But obviously many many Indian people are nothing like this.
Just a few still have this mentality.

The reason they're happy with your situation is that your husband 'took you on' and took you off their hands. My guess is they secretly look down their noses at your husband as a result and consider him to have done an odd thing that they would not have done if the choice had been theirs.

For the love of puppies, do not breathe a word of your brother's secret to your parents. What good could you possibly achieve? Live and let live. This is not your story to tell.

Teajenny7 · 13/02/2024 23:46

Is your brother's marriage legal in the UK? Is it legal in India?
Or can he succumb to your parents wishes and marry an acceptable wife? Thus discarding his current wife.

In her position I would be unhappy that my marriage and my son were some of dirty secret.

Nantescalling · 14/02/2024 00:07

DojaPhat · 11/06/2023 09:05

@Mamaneedsadrink Think back to when?

Not that long ago. When was it considered unsuitable to marry a divorcee, when to have a baby out of wedlock, be a homosexual. 100 years back in the UK women covered their hair in Church, skirts reached to the ankles with gloves to hide wrists.

Azandme · 19/02/2024 20:17

Nantescalling · 13/02/2024 22:43

That is so very sad; you have been through too much. I have lived on the sub-continent for a decade and this kind of situation came up so often. Parents don't trust their kids to choose partners and if they do the family will find dozens of reasons against. The fact that his mother wanted to introduce him to suitable brides and get him to leave you stranded just shows how strongly she feels.
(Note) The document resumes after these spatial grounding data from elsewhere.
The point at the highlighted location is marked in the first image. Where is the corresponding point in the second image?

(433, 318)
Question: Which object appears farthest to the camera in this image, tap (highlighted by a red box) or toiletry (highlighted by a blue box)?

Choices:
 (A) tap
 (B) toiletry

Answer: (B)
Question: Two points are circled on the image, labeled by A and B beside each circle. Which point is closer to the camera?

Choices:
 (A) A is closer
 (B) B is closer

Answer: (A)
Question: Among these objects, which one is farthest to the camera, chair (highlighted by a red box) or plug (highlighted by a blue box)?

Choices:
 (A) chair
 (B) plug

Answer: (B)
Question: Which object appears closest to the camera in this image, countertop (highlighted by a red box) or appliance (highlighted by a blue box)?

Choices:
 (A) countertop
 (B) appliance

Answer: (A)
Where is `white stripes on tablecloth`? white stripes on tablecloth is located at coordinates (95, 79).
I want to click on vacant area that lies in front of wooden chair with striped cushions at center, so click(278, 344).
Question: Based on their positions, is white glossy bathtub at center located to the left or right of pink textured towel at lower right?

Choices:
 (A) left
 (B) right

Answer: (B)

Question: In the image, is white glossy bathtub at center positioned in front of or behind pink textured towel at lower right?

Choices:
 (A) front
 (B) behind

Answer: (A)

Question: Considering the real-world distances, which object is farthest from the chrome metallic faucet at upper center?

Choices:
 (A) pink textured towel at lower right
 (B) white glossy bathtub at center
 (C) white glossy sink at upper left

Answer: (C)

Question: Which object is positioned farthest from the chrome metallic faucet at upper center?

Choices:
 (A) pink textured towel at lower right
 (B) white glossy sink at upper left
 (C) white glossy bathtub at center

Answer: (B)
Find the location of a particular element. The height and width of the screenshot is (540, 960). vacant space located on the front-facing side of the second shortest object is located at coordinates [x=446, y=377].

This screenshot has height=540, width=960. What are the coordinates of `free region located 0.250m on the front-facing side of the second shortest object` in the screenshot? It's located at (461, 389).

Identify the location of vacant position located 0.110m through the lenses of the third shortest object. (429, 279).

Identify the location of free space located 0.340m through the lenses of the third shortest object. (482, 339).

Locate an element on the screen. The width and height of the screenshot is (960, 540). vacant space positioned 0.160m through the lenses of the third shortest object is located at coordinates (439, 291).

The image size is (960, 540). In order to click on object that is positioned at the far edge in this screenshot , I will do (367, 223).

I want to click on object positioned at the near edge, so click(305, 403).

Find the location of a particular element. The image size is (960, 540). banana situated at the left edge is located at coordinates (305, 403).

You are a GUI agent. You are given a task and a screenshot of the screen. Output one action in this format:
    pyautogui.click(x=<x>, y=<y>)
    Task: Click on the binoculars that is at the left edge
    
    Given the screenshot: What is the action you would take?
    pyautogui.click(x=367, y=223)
If I may give you advice?? Please try to keep all this out of the conservation with your husband. He must be feeling terrible.He never expected them to treat you like this. He will also be disappointed that his parents let him down by rejecting you. Also cross that he wasn't able to stop them humiliating you. Most of the couples I came across in this kind of situation were ostracised up untill they had kids of their own and then th mothers came around but the fathers never.

@Nantescalling thank you. A LOT has changed in the 8 months since I wrote that post.

In August last year my DP became an uncle. He was going over and his parents asked if I would come. So I said yes. Everyone deserves a second chance.

Then they asked if we would stay with them. A massive step. So we did. In the same room.

I met the whole family, including grandparents. All were lovely. I was in all the family photos.

When you wrote this post we were on a family holiday with his parents, siblings, etc. We had an awesome time.

With time, and understanding, things can and do change. It took them time to get used to the idea that what they had wanted for their son his whole life wasn't happening, but they have, and things are good.

Nantescalling · 19/02/2024 21:18

Azandme · 19/02/2024 20:17

@Nantescalling thank you. A LOT has changed in the 8 months since I wrote that post.

In August last year my DP became an uncle. He was going over and his parents asked if I would come. So I said yes. Everyone deserves a second chance.

Then they asked if we would stay with them. A massive step. So we did. In the same room.

I met the whole family, including grandparents. All were lovely. I was in all the family photos.

When you wrote this post we were on a family holiday with his parents, siblings, etc. We had an awesome time.

With time, and understanding, things can and do change. It took them time to get used to the idea that what they had wanted for their son his whole life wasn't happening, but they have, and things are good.

That is so good to hear. An awful story can have a happy ending!